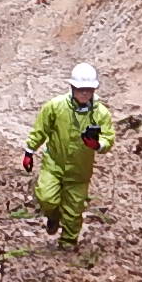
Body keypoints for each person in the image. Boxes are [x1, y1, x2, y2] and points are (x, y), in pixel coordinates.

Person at [23, 62, 115, 246]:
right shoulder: (55, 107)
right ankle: (53, 216)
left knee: (73, 212)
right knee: (46, 197)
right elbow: (41, 130)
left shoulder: (101, 113)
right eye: (81, 90)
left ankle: (67, 243)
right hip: (54, 164)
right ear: (72, 87)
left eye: (88, 90)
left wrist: (97, 145)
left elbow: (108, 138)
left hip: (80, 172)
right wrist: (29, 150)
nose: (84, 94)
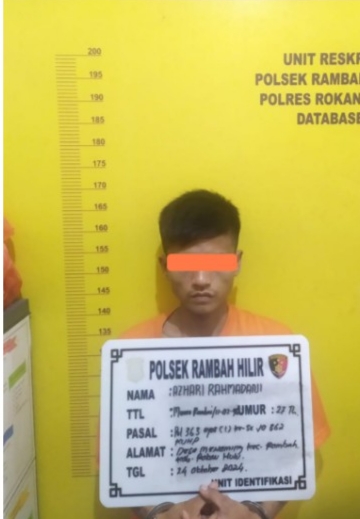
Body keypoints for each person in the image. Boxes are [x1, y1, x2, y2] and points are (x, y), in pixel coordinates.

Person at [120, 189, 330, 519]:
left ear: (237, 263)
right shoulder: (130, 352)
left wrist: (256, 514)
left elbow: (298, 455)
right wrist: (159, 515)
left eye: (216, 264)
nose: (201, 280)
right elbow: (121, 463)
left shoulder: (276, 344)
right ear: (165, 267)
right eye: (186, 265)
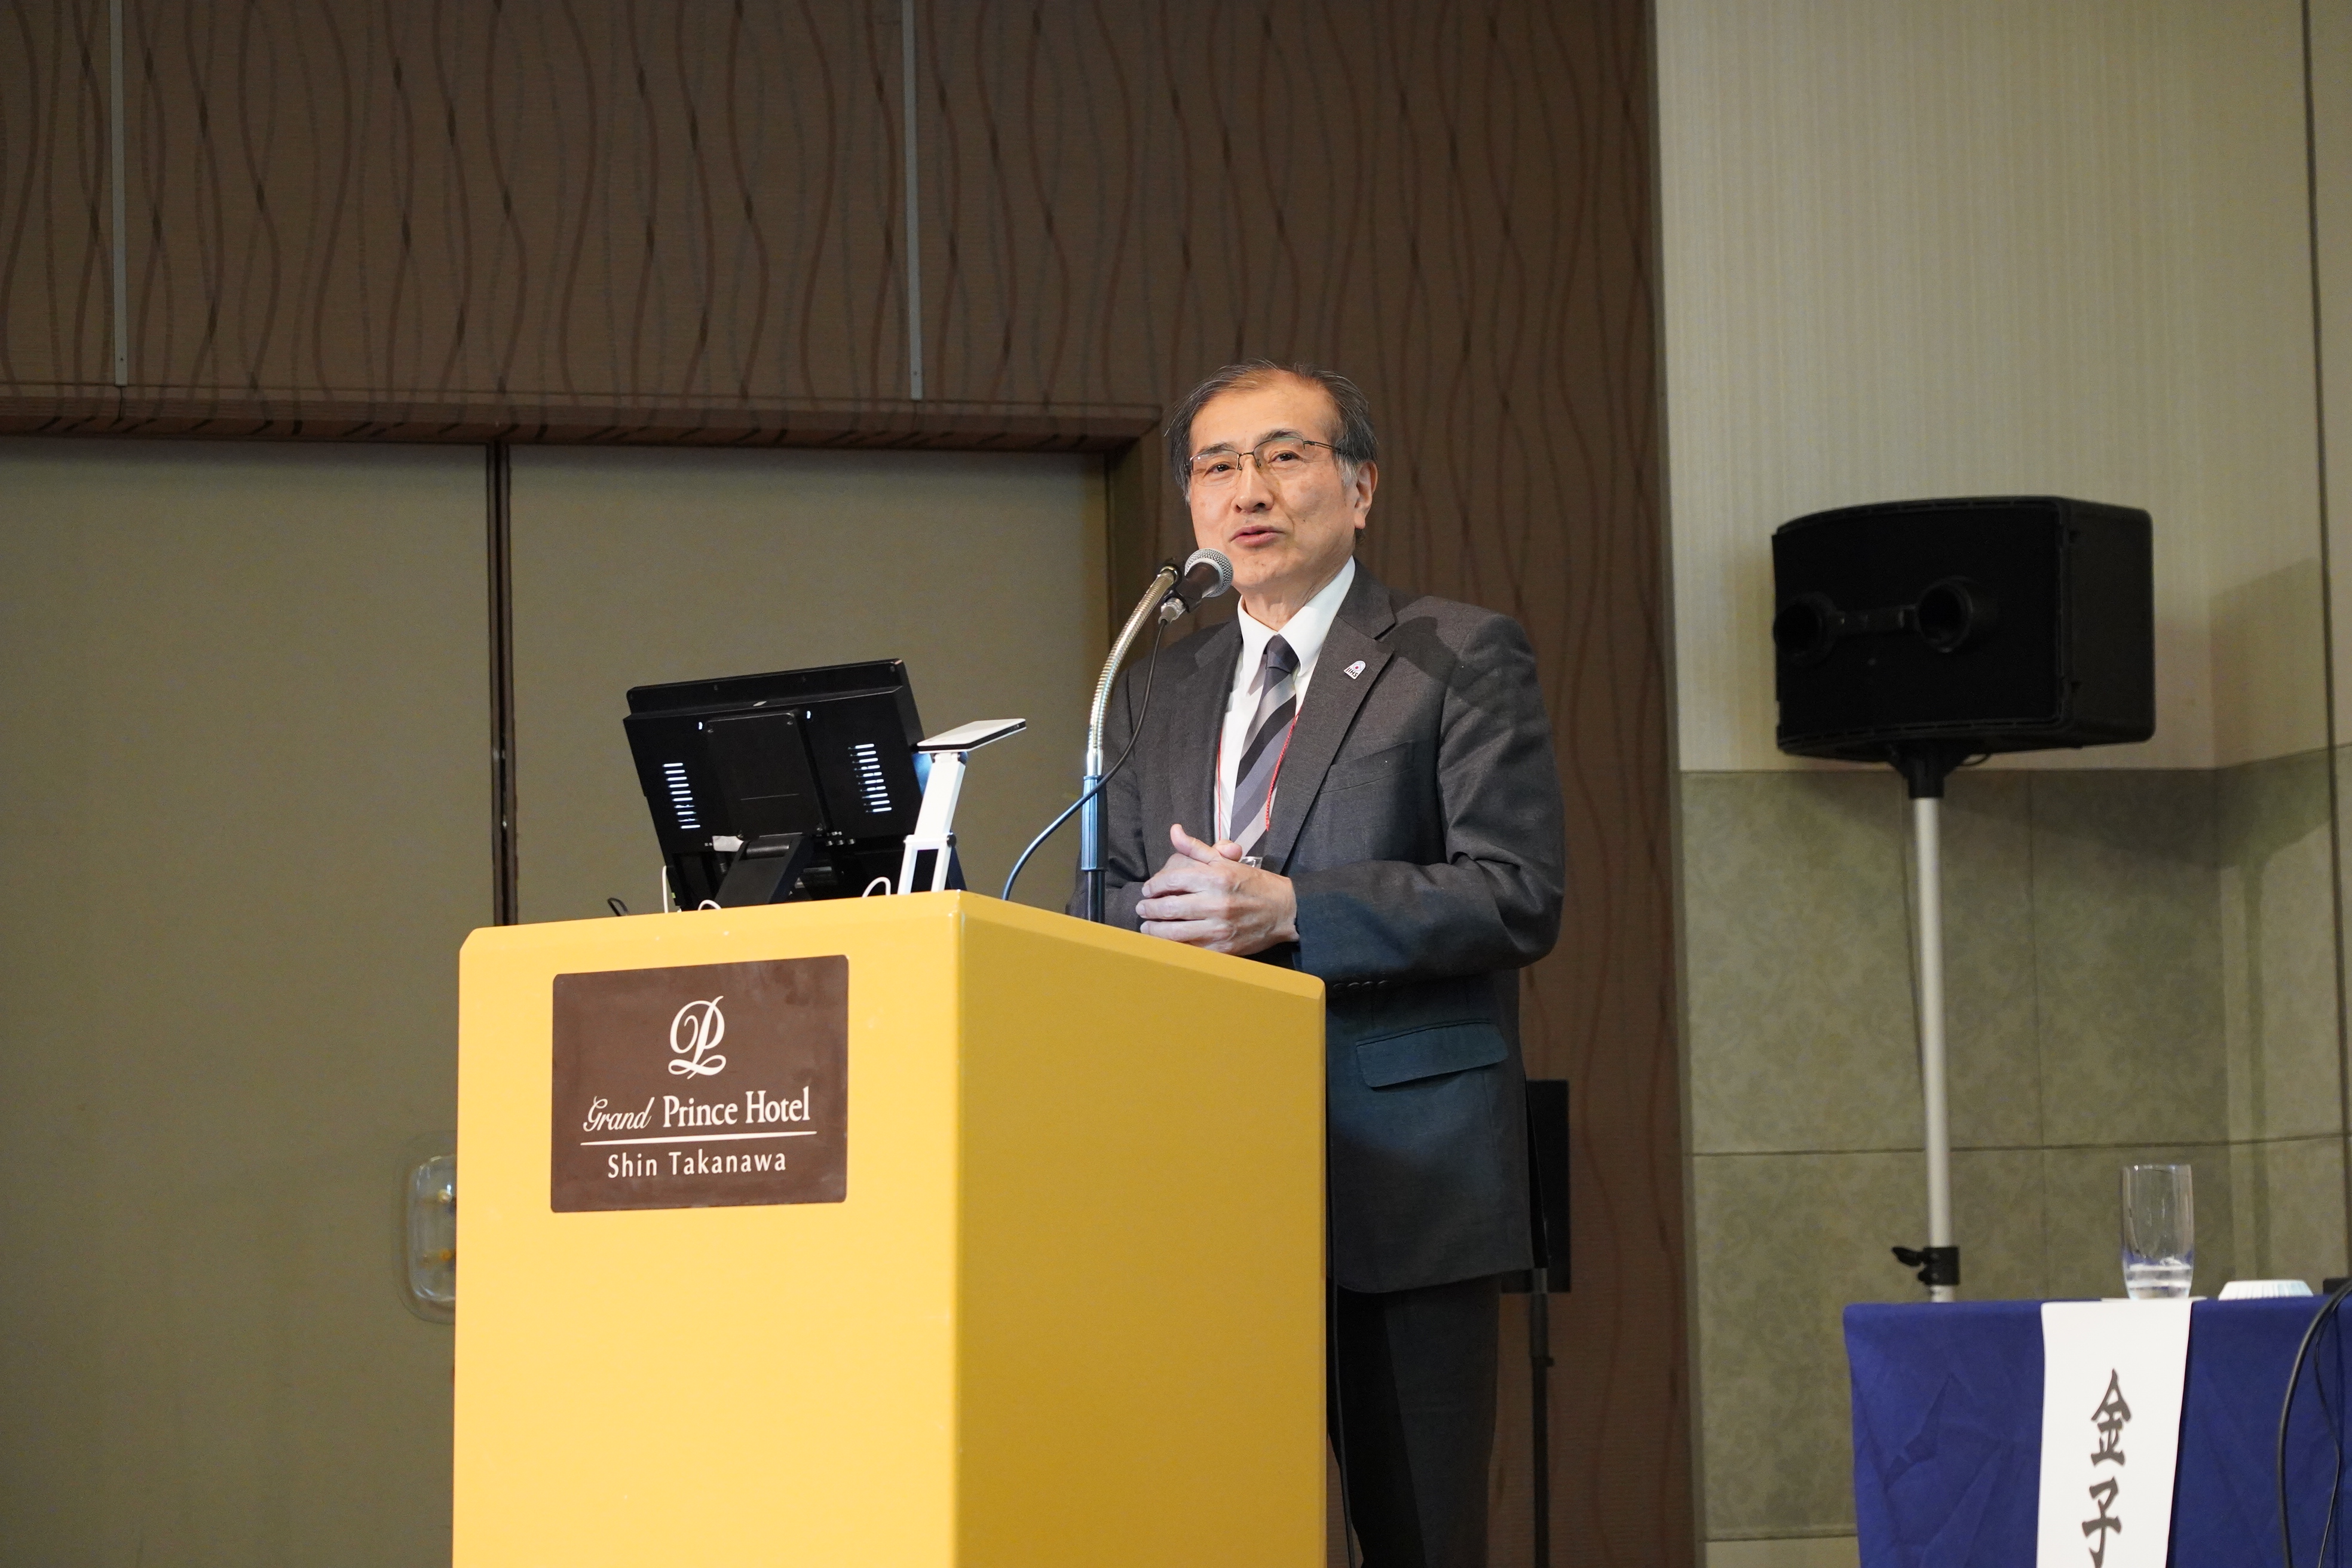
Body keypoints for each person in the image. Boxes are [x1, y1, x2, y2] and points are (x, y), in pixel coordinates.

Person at [1077, 361, 1566, 1568]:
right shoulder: (1151, 687)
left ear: (1360, 488)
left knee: (1418, 1538)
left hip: (1405, 1174)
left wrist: (1294, 908)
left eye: (1285, 455)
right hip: (1203, 1176)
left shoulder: (1454, 653)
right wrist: (1154, 916)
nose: (1249, 489)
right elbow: (1113, 895)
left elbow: (1516, 891)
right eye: (1217, 465)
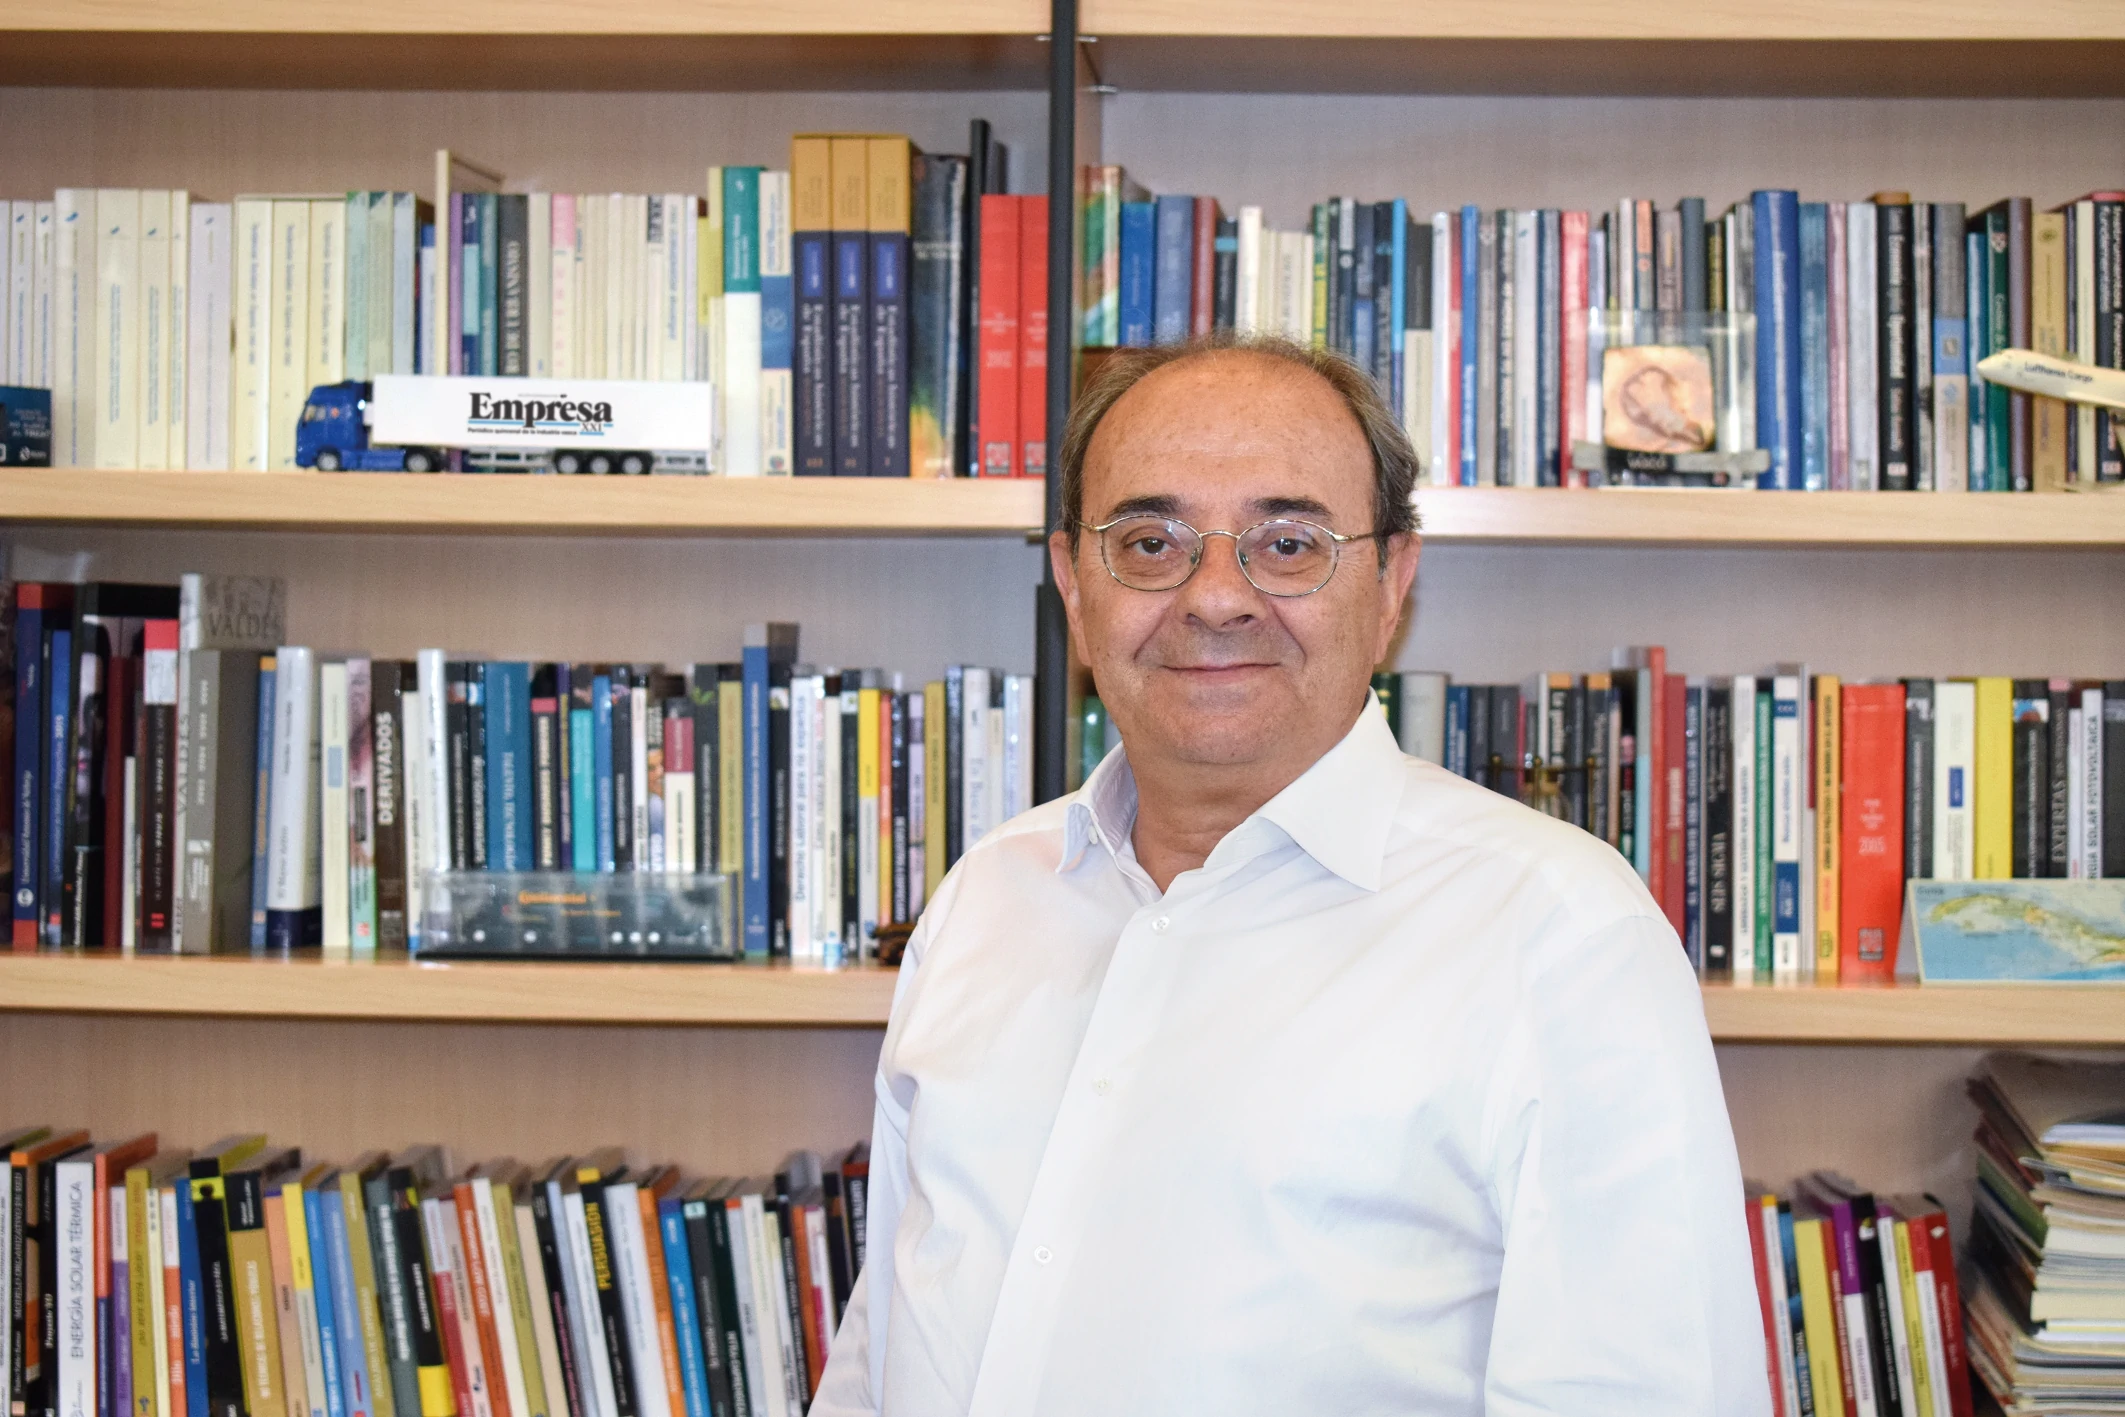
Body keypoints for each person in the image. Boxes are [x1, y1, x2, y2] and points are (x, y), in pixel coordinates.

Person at [811, 334, 1767, 1416]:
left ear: (1391, 582)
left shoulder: (1561, 935)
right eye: (1150, 542)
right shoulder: (987, 896)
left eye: (1288, 543)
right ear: (1073, 585)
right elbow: (886, 1344)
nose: (1216, 597)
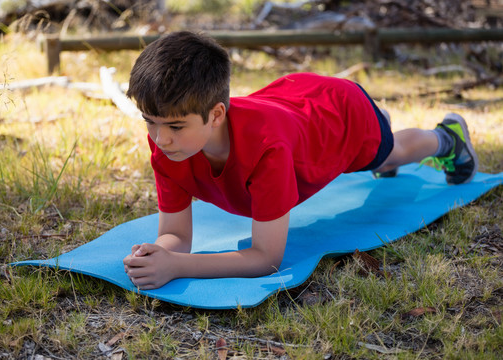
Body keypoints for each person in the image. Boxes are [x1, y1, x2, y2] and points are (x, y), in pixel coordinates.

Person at [122, 31, 478, 289]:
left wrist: (178, 266)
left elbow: (266, 257)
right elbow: (175, 234)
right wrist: (157, 253)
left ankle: (447, 136)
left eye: (174, 126)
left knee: (387, 157)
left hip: (341, 114)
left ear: (215, 115)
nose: (159, 138)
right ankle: (380, 120)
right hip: (294, 101)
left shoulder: (266, 151)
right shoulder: (168, 143)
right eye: (149, 122)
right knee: (379, 150)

◇ ◇ ◇ ◇ ◇

▸ What is expected
Look for the string "wrist" in the listing above and copy every line holding it.

▸ Result for this exercise
left wrist: (97, 145)
right wrist: (29, 150)
left wrist: (256, 514)
right wrist: (159, 515)
left wrist: (1294, 908)
right wrist: (1154, 916)
left wrist: (178, 266)
right wrist: (157, 253)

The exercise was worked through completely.